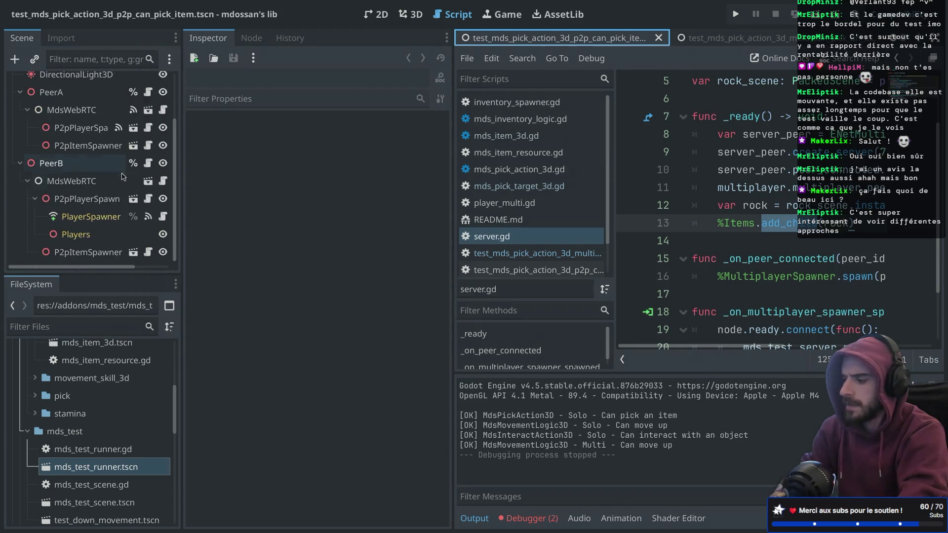
scroll(116, 434, "down", 10)
scroll(117, 434, "down", 3)
scroll(116, 434, "up", 3)
scroll(116, 433, "down", 2)
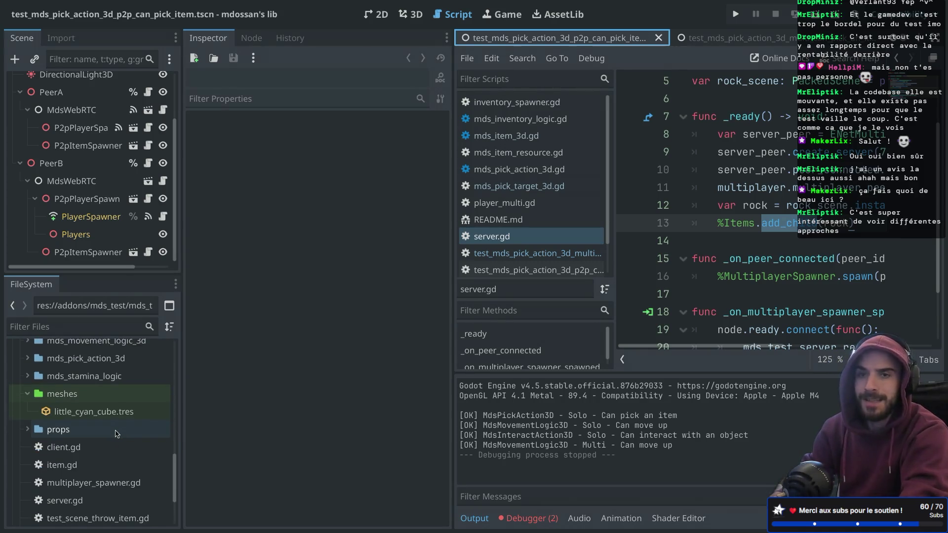
scroll(116, 433, "up", 2)
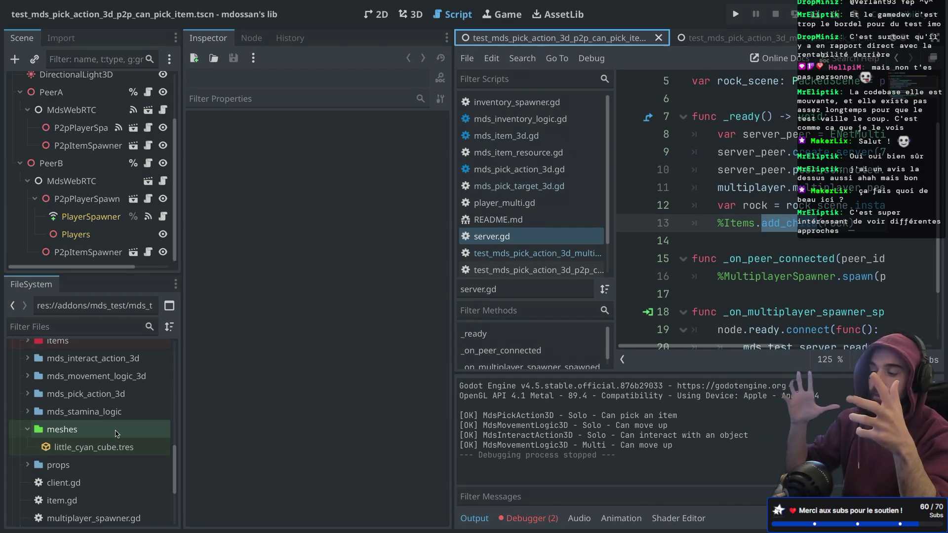
scroll(116, 433, "up", 2)
scroll(117, 438, "up", 5)
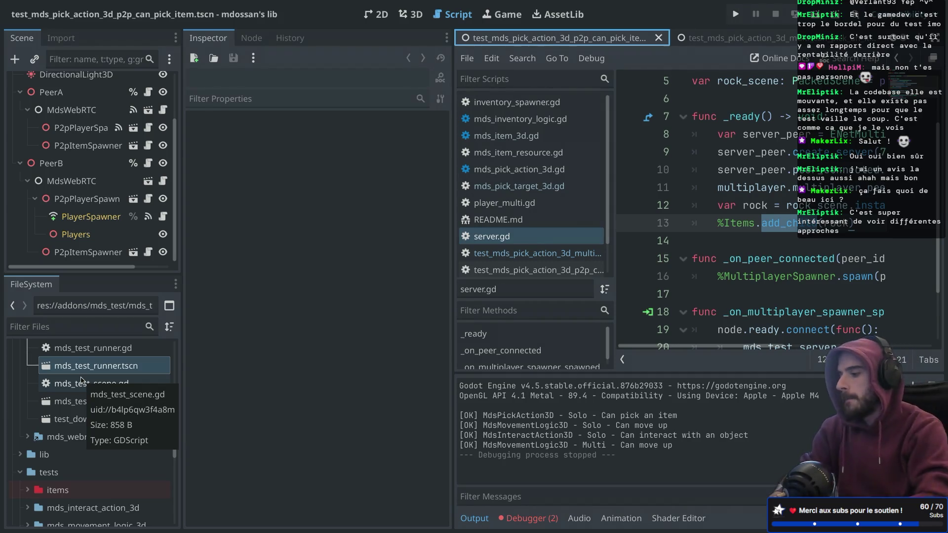
scroll(82, 381, "up", 3)
scroll(81, 381, "up", 3)
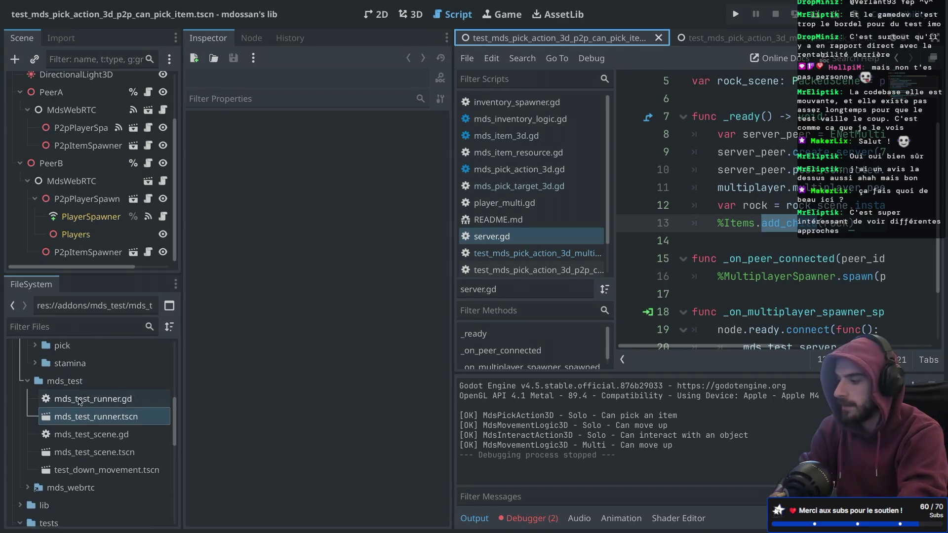
scroll(79, 401, "down", 5)
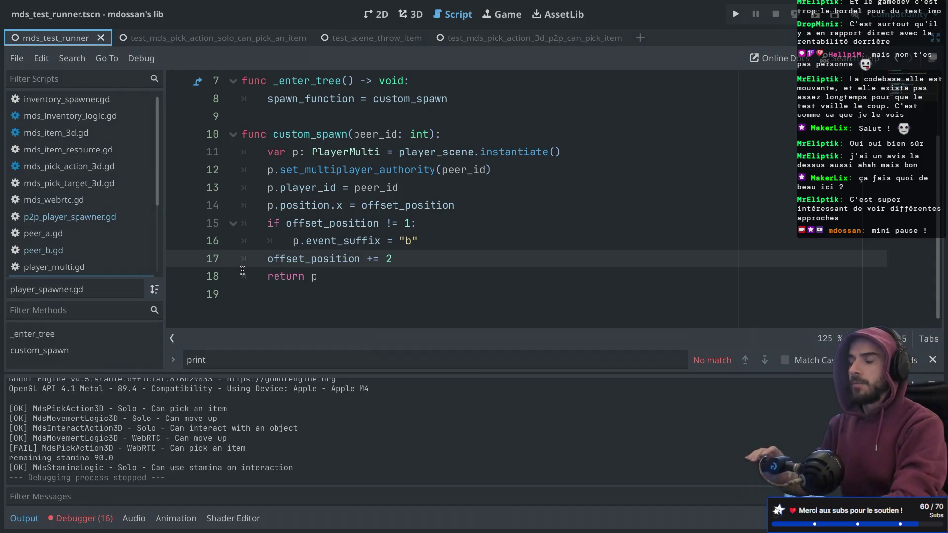
- Restore the side docks, select MdsTestRunner and run the current scene
key("ctrl+super+d")
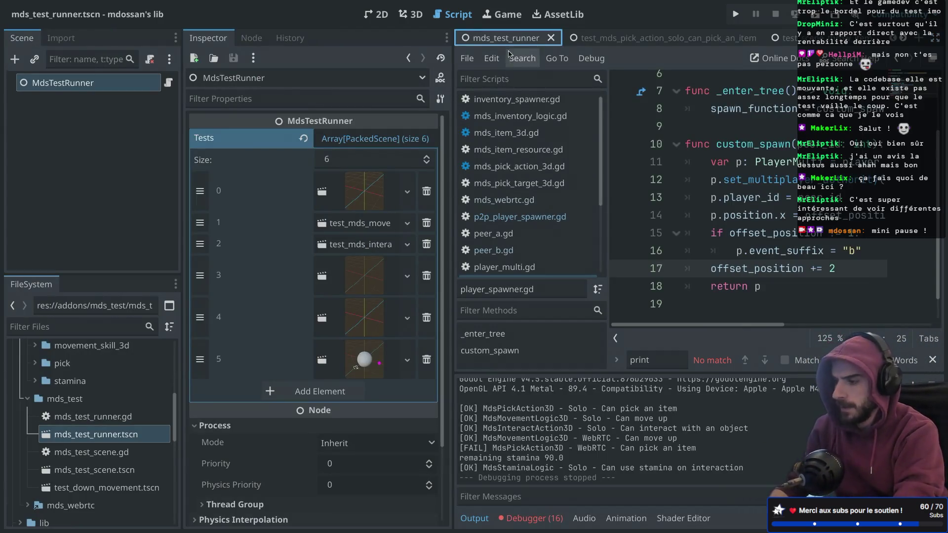
left_click(90, 81)
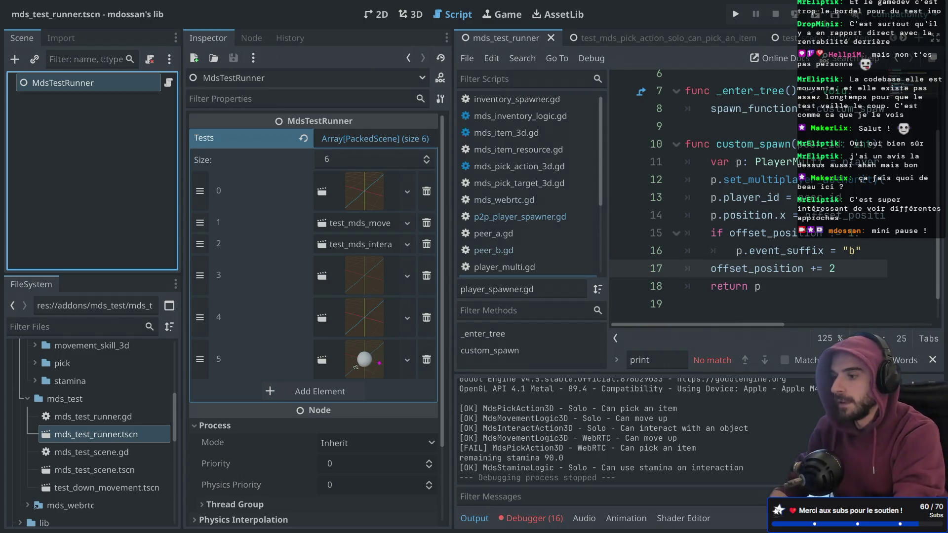
key("super+r")
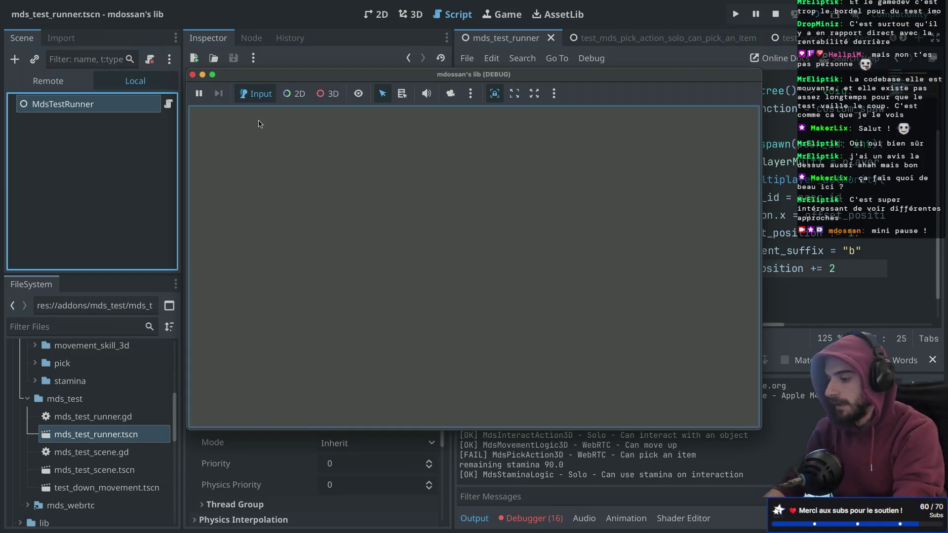
- Stop the game and open the p2p pick-item scene from Tests element 4
left_click(193, 75)
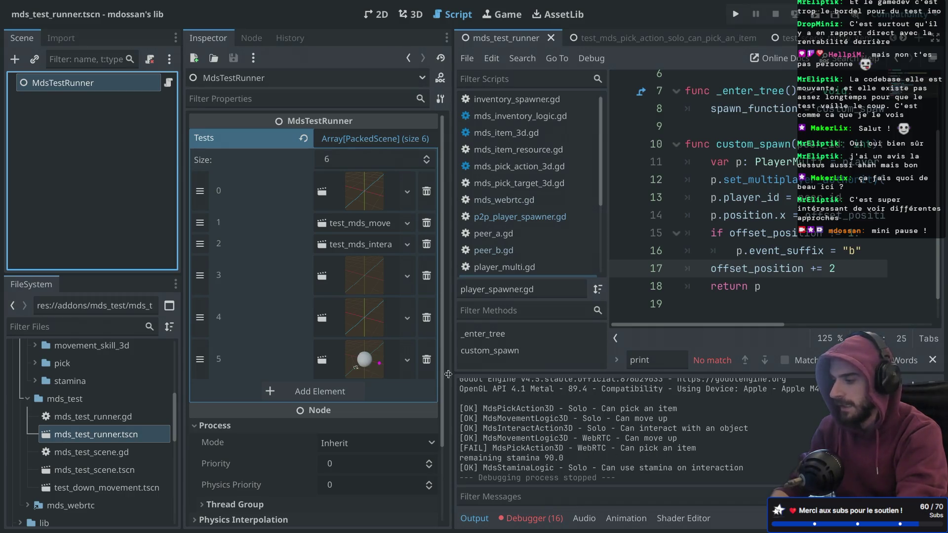
left_click(374, 322)
left_click(332, 349)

> **PROMPT**: Transcribe every entry above exactly. Omit all pictures.

> **WRITTEN REPLY**:
scroll(116, 434, "down", 10)
scroll(117, 434, "down", 3)
scroll(116, 434, "up", 3)
scroll(116, 433, "down", 2)
scroll(116, 433, "up", 2)
scroll(116, 433, "up", 2)
scroll(117, 438, "up", 5)
scroll(82, 381, "up", 3)
scroll(81, 381, "up", 3)
scroll(79, 401, "down", 5)
- Restore the side docks, select MdsTestRunner and run the current scene
key("ctrl+super+d")
left_click(90, 81)
key("super+r")
- Stop the game and open the p2p pick-item scene from Tests element 4
left_click(193, 75)
left_click(374, 322)
left_click(332, 349)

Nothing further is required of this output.